Web interface edit records
--- START ---

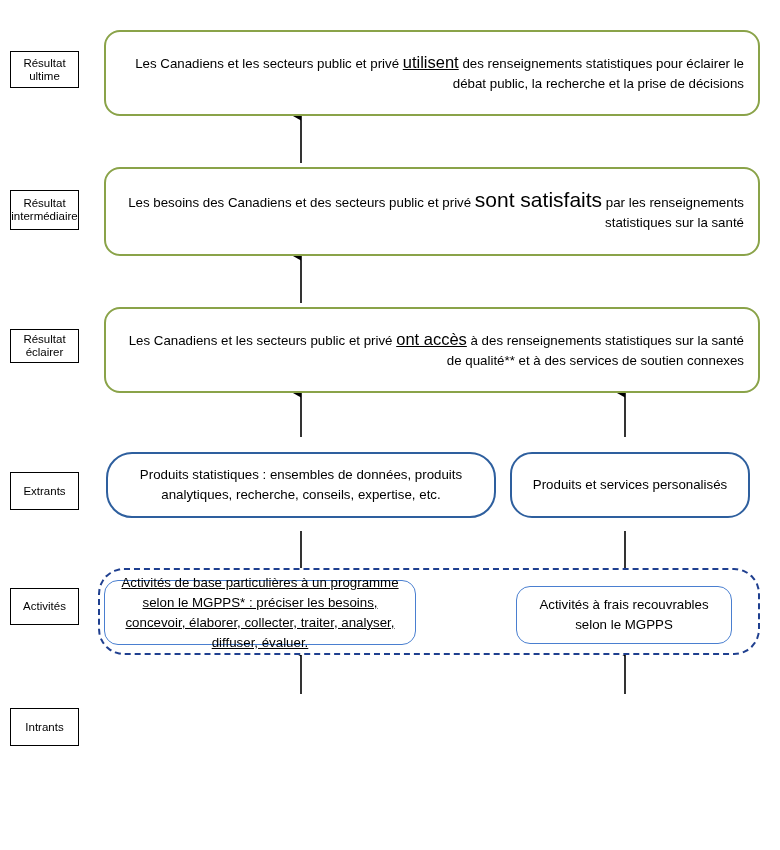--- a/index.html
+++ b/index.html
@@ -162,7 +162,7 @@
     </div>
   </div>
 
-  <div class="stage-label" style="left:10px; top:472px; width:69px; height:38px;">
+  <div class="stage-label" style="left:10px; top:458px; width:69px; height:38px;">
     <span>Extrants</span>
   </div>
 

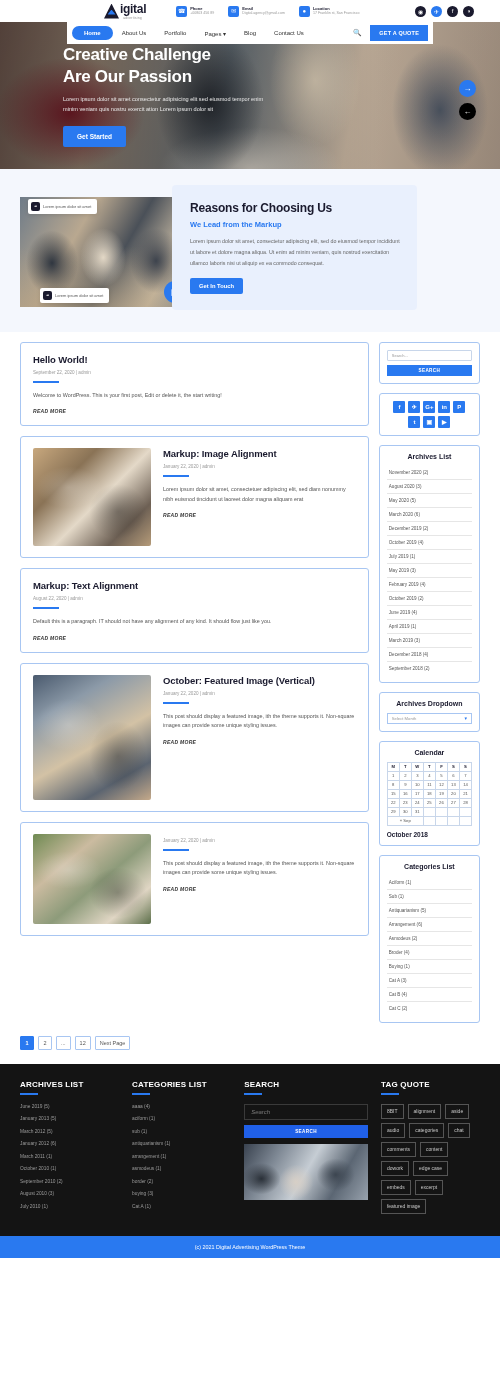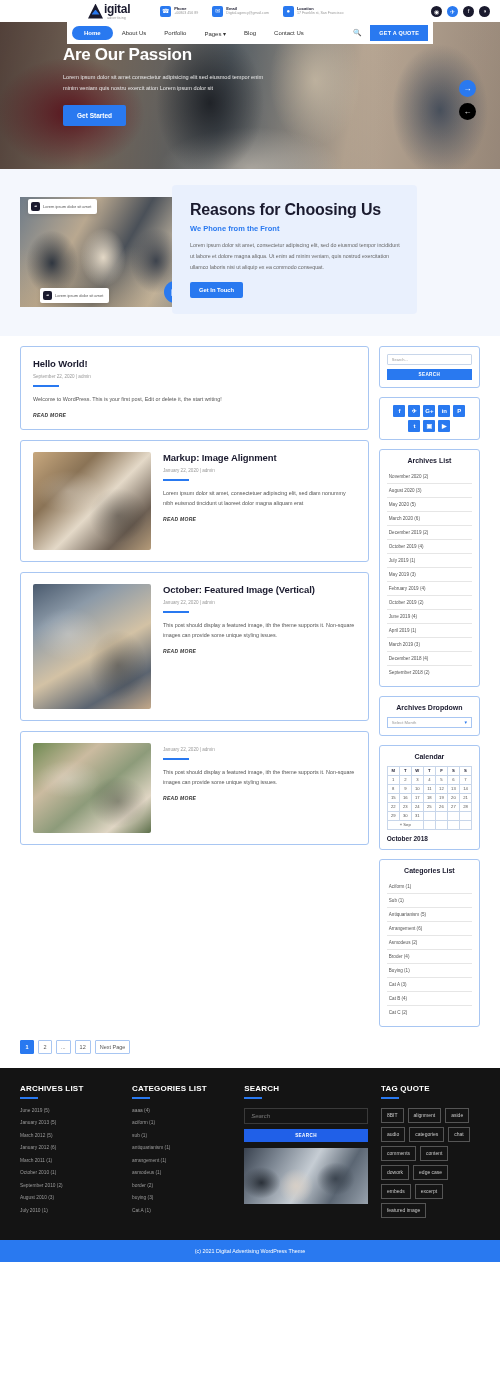--- a/index.html
+++ b/index.html
@@ -13,7 +13,7 @@
   
   .topbar {
     height: 22px; background: #fff; display: flex; align-items: center;
-    padding: 0 10px; gap: 0; justify-content: space-between;
+    padding: 0 26px; gap: 0; justify-content: space-between;
   }
   .logo { display: flex; align-items: center; margin-left: 78px; }
   .logo-mark {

--- END ---

Letter for letter, reproduce every record above and skip the pictures.

— TASK ANSWER —
--- a/index.html
+++ b/index.html
@@ -162,7 +162,7 @@
     </div>
   </div>
 
-  <div class="stage-label" style="left:10px; top:472px; width:69px; height:38px;">
+  <div class="stage-label" style="left:10px; top:458px; width:69px; height:38px;">
     <span>Extrants</span>
   </div>
 

--- a/index.html
+++ b/index.html
@@ -13,7 +13,7 @@
   
   .topbar {
     height: 22px; background: #fff; display: flex; align-items: center;
-    padding: 0 10px; gap: 0; justify-content: space-between;
+    padding: 0 26px; gap: 0; justify-content: space-between;
   }
   .logo { display: flex; align-items: center; margin-left: 78px; }
   .logo-mark {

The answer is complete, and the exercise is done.